Episode 59 - The Renegade Scientist - Diana Beresford-Kroeger, Merrickville, ON

Diana Beresford-Kroeger is a gardener who likes to combine her medical training with her love of botany. Having studied classical botany, medical biochemistry, organic and radio nuclear chemistry, and experimental surgery, Diana believes that the cures for cancer and other ailments can be found in her garden located in Merrickville, Ontario.  Among Diana’s prized plants are 150 year-old geraniums, chocolate smelling poppies and rare breeds of trees and plants long thought lost to deforestation.

 

Episode 60 - Growing Up - Birgit Piskor, Victoria, BC

Many have seen Birgit Piskor’s garden located in the heritage district of Victoria, British Columbia. It continually receives attention from magazines to television to national gardening awards and is noted as a “must see” by Victorian Garden Tours. What few people don’t know is how Birgit’s garden, which is a masterpiece of Victorian and modern garden design, has changed her life forever.

 

Episode 61 – Living the Dream - Jane Walker and Barry Robbins, Panama

In the height of the 1990’s, Vancouver residents Jane Walker and Barry Robbins were fed up with their urban, high-stressed lives, and decided to leave it all behind to take a long car drive south. Their drive took them to Panama where they have now created a personal paradise they call their own. But this paradise is not for the faint-hearted and now they live with a different kind of stress - one that is centered on their gardens, farm and inn.

 

Episode 62 - You Grow Girl - Gayla Trail, Toronto, ON

When Toronto-based gardener and graphic designer, Gayla Trail started her website YouGrowGirl.com, she had no idea it would become the web destination for young, urban apartment dwellers desperate to create green spaces in their own homes.  Having always been an “urbanite”, Gayla has gardened in whatever space she finds available.
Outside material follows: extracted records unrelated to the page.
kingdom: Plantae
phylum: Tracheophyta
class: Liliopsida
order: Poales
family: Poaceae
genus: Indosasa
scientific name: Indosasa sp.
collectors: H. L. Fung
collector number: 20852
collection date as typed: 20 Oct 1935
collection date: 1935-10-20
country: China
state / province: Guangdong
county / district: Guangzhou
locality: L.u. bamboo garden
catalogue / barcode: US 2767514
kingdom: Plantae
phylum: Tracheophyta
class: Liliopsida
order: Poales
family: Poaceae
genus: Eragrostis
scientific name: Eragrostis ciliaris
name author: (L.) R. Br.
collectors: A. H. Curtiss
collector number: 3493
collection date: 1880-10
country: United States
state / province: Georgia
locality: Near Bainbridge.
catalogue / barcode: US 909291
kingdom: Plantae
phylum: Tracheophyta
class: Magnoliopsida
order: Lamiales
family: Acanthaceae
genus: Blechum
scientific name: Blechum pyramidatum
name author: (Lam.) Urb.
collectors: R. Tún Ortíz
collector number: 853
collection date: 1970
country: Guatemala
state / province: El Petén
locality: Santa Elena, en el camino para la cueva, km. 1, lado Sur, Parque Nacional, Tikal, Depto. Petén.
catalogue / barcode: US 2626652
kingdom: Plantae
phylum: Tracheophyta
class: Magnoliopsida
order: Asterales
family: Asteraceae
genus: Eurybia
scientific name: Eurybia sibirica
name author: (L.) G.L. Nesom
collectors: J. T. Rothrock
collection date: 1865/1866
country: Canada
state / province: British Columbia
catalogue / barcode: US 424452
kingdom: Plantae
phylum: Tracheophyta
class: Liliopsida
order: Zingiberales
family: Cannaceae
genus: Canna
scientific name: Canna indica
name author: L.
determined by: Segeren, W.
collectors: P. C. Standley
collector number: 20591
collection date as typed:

From windowsills, to balconies, to vacant lots, Gayla can create a garden paradise anywhere.

 

Episode 63 – A Family Garden - The Butchart Gardens, Victoria, BC

In 1904, Jennie Butchart turned an unsightly quarry site on Vancouver Island, into what would become a 22 hectare garden paradise. Today, the Butchart Gardens welcomes over a million visitors a year who come to see the unique sunken garden, the exquisite rose garden, the meditative Japanese garden and the romantic Italian garden. Declared a National Historic Site of Canada, the gardens have remained in the family for over a century and are currently being cared for by Jennie’s great grand-daughter Robin Clarke.

 

Episode 64 - The Garden Tourist - Donna Dawson, Panama and France

Currently Donna Dawson’s only garden is a virtual one in the form of an internet website she founded called ICanGarden.com, which has now “grown” to be one of Canada’s largest internet gardening resources.  And although she is temporarily a gardener without her own physical garden, Donna gets her fix leading tours around famous public and private gardens in Europe.  For Donna, the joy of being in a garden is unrivalled, even if for the moment, the garden is not her own.
 

Episode 65 – A Life In A Landscape - Kim Ondaatje, Verona, Ontario

Painter, photographer, and documentary filmmaker, Kim Ondaatje claims that one of her greatest “works” is Blueroof Farm, a three dimensional “living art” piece comprised of gardens, ponds, waterfalls and trails. An art critic once tried to describe the exquisite beauty of Blueroof Farm by saying the owner had "created a painting out of every window." Located just north of Kingston, Ontario, the property has served as a family home with then husband Michael Ondaatje, an organic farm and also a haven for some of Canada’s most famous artists.